When we look at the change between childhood and adulthood, the period called adolescence, we can see this as a now extended time (it is over a dozen years now, compared to a couple of years in centuries past) in which individuals need to have some fundamental shifts in brain function that can empower them to leave the familiar, certain, and safe home nest to move out into the unfamiliar, uncertain, and potentially unsafe larger world. By lowering baseline levels of dopamine--the chemical involved in the reward circuitry of the brain--and then raising release levels, the individual will be driven to escape baseline boredom to release dopamine with novel experiences. Novelty is one of the best ways to create that important sense of reward--and thrilling, risky behaviors can enhance that release. And since drugs and activities like gambling involving addiction also release dopamine, we can see why the adolescent period is the most likely time an addiction will develop in our lives.

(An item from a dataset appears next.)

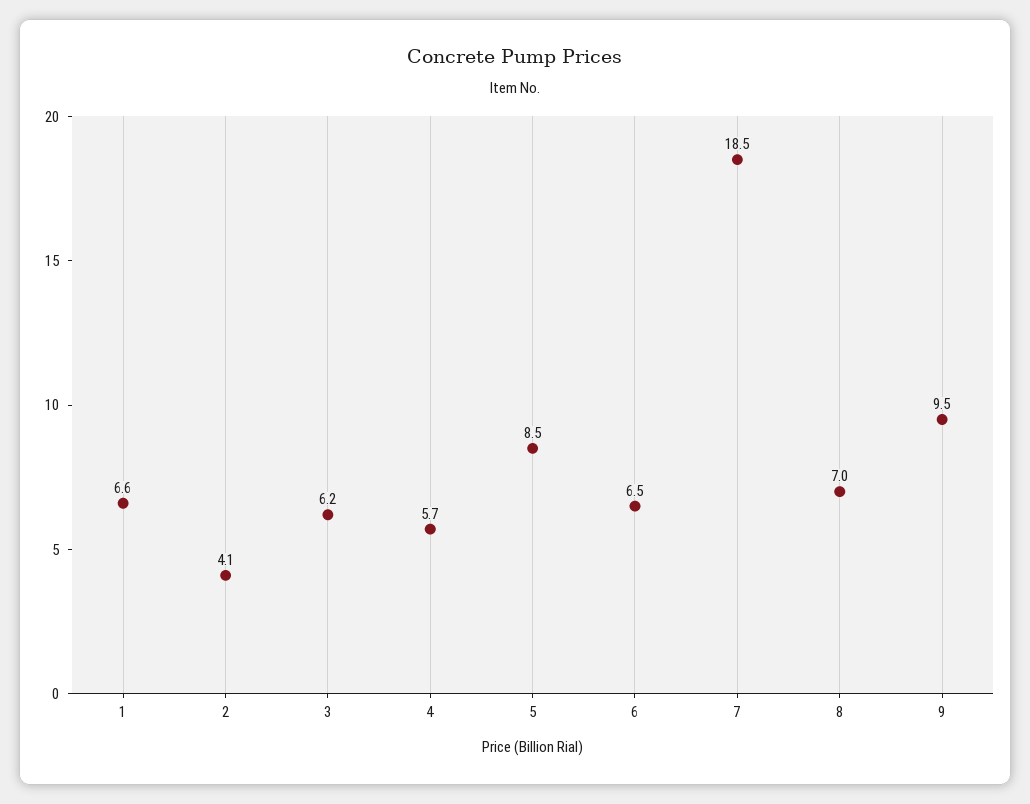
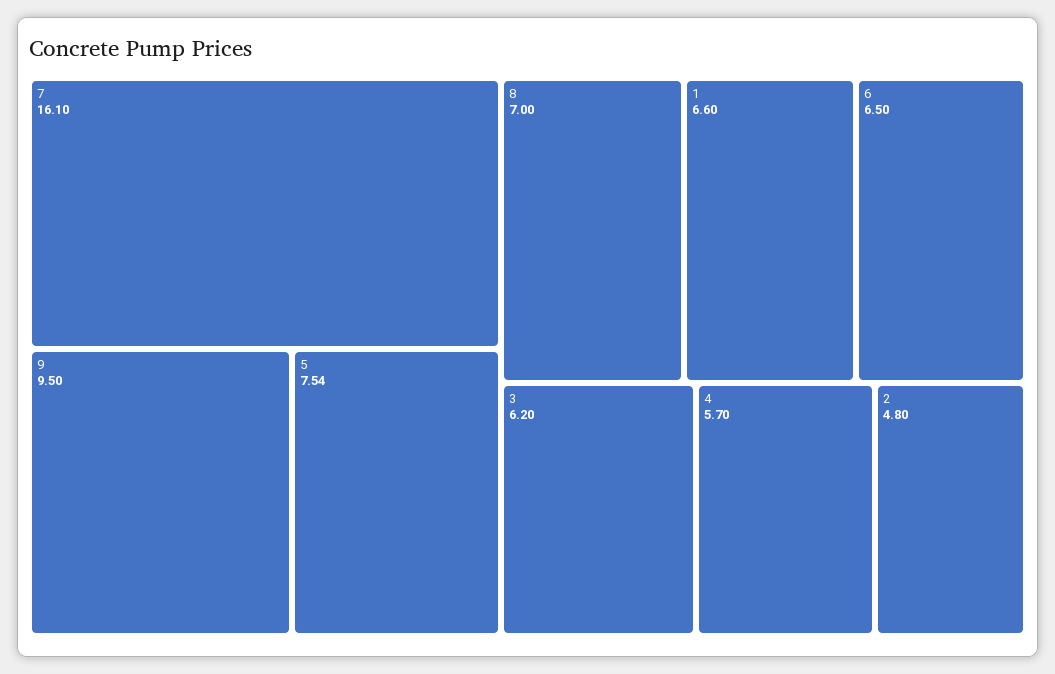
2: 4.1 -> 4.8
5: 8.5 -> 7.54
7: 18.5 -> 16.1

Another brain change that supports the exploration needed to leave the nest but that also enhances dangerous activities is a shift in the appraisal circuitry of the brain that evaluates the PROS and cons of a choice before enacting a behavior. Scientists call this "hyperrationality" which involves an overemphasis on the PROS and a de-emphasis on the cons. The myth that teens simply don't know about dangers leads parents to inform, scare, or simply try to curtail their behavior. But studies suggest that it is not a teen's lack of knowledge or awareness, it is hyper-rational thinking that gets the individual jazzed about the upside of a choice and to ignore the meaning of the downside. Why else would you have the courage to leave home? And leaving home with the company of peers is a lot safer than going it alone. The cliff is there, the water sparkling, peers are a jumpin', and so will I. As my son's friend Benji discovered, sometimes there are rocks in that water, and after a summer in the hospital getting his shattered leg repaired, he learned to be a bit less hyper-rational, to think of the cons as well as revel in the PROS.

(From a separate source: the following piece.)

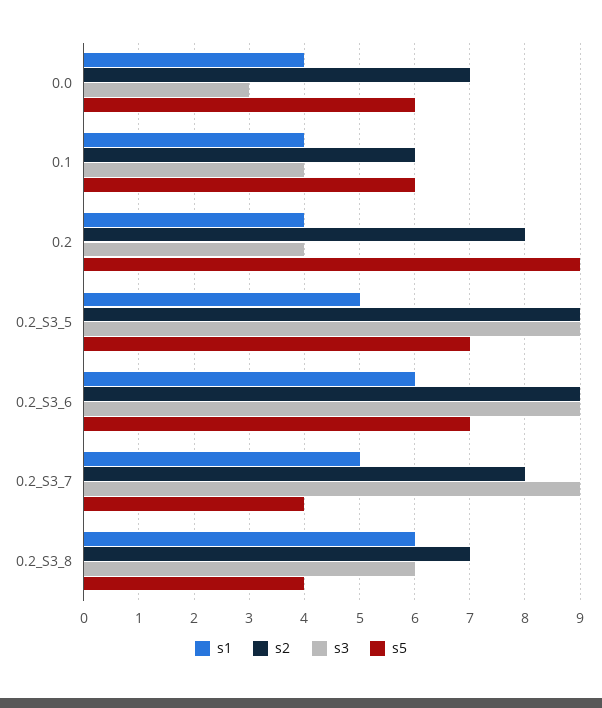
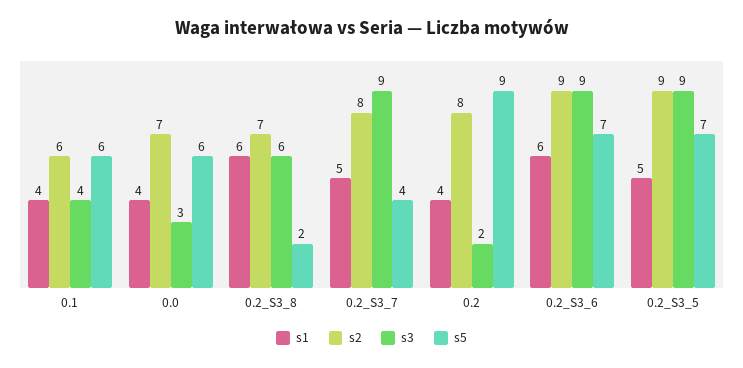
s3, 0.2: 4 -> 2
s5, 0.2_S3_8: 4 -> 2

Tulley might appropriately say that Benji needed to jump to learn to pay more attention to hidden dangers beneath the surface of a choice. I would agree, but I'd add this: We can offer an internal experience that can teach teens "mindsight skills"--ways of knowing their own inner sense of what is a good choice, that can also help them learn without shattering a leg. One mindsight skill is to develop an internal compass that draws on the information processing of the intestines and the heart to give us access to a gut feeling or heartfelt sense of what to do. Mindsight empowers each of us to move beyond simply responding to others' commands--whether they are peers jumping off a cliff or parents limiting what we can do--and instead develop the internal guide of our own positive values. In a modern, busy life where we are all spending so much time on screens and having our attention governed by external devices, mindsight offers an antidote with which we can develop our internal compass to help guide us--and the spears we throw and fires we make--in ways that are helpful for ourselves, others, and the wider world in which we live.